A heaping mountain of trash has been festering below Bill Williams' neighborhood in Clarksburg for as long as he can remember.

Williams, 18, said a hill stretching down below Clay Street toward Elk Creek has been a notorious site for locals to dump truckloads of garbage.

"That garbage can has been there since I was about 7," Williams said, pointing to a spot in the heap. "We used to throw rocks at it."

That rotting garbage has had plenty of company over the years.

Bags, boxes, bottles, buckets, cans, wooden planks, tires, a shopping cart, a furnace, a playground set and fluffs of white fiberglass blanket a long stretch of the sloping hill.

A local litter activist notified city officials about the site last week. City officials said something must -- and will -- be done to clean it.

Public Works Department Frank Scarcelli said he will work along with the Clarksburg City Council the next few days to devise a plan to clean the dump.

"It will have our immediate attention," City Manager Percy Ashcraft said.

Keeping people from dumping at the site is the first step in solving the problem, Ashcraft said. City officials then must put together a plan to clean up the area and investigate and prosecute illegal dumpers, he said.

Cleaning up the site, however, won't be easy, Scarcelli said. The site has never been cleaned before, he said.

"Just from what I can see, it's one of the biggest dumps we have to contend with," Scarcelli said. "If there's anything on that magnitude, we don't know about it."

The steep grade will likely make it impossible to clean the area without heavy machinery, he said.

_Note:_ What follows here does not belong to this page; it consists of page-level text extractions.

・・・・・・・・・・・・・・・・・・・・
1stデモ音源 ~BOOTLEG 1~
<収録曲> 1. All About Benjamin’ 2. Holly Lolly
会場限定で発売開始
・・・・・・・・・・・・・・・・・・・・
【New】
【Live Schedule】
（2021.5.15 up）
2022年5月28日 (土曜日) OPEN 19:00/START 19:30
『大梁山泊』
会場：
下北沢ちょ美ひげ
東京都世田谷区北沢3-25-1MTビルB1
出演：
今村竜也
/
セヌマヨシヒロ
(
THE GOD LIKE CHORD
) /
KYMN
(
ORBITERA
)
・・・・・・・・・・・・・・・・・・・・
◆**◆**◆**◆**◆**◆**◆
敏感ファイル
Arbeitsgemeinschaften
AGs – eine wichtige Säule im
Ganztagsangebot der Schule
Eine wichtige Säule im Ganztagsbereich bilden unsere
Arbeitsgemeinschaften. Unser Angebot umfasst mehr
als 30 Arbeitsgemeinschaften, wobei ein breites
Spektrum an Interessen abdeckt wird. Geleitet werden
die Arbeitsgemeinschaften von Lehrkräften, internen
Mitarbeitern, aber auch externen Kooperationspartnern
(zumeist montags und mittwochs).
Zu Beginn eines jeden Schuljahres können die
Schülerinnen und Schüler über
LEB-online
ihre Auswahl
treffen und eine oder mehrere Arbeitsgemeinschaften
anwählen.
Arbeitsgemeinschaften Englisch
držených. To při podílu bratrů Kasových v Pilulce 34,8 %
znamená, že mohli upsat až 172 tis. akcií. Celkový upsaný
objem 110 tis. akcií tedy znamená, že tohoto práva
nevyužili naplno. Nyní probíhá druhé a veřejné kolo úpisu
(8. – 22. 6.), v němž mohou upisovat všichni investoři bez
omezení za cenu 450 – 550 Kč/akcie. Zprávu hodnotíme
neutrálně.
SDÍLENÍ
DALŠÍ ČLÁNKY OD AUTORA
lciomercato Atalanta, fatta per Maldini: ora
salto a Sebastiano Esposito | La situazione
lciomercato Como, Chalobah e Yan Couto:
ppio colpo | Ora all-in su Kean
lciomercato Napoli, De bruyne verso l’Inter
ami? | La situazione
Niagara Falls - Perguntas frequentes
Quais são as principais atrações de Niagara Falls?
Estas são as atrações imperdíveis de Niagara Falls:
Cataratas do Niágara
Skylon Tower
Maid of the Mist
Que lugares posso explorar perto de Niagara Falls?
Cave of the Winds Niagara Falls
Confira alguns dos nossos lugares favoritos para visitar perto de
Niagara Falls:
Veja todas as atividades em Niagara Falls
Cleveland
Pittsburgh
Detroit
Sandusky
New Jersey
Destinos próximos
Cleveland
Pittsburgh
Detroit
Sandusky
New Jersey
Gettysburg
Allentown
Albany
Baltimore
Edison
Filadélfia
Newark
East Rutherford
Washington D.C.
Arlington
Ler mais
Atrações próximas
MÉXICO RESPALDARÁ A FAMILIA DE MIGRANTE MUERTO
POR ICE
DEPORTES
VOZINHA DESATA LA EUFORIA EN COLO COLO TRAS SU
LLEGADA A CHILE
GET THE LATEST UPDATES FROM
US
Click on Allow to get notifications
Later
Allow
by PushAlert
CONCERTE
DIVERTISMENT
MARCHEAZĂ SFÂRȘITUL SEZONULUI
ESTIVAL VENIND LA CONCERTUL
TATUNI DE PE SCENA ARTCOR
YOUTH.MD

"It's almost straight up and down. To say somebody could come there and pick it up by hand would be an almost impossibility," he said.

Keeping people from dumping there in the future may be even harder than cleaning the site, Scarcelli said. Whatever course of action the city decides on, prevention must also be a top priority, he said.

"It would be kind of foolish to clean it up and two or three years from now have it happen all over again," Scarcelli said.

At first glance, the site may not look as bad as some people say, Scarcelli said. Since only small pieces of trash poke through the trees and vines, the majority of the dump is obscured, he said.

Area residents said the thick foliage is their best ally in the summer and spring because it covers the mess.

What's not covered, however, is the smell.

Tim Smith, who lives a couple yards from the site on Clay and Maud streets, is sickened by the smell of the rubbish.

"It's like somebody threw a dead rat or something down there," Smith said.

While neighbors said they were tired of seeing and smelling the dump, Mayor Louis Iquinto, who lives a few blocks from the dump, is confident that the city can put an end to the problem.

"I'm sure that there's something we can do to clean that up," Iquinto said. "It's in our area, and I'm sure if it's bad, we can take care of it."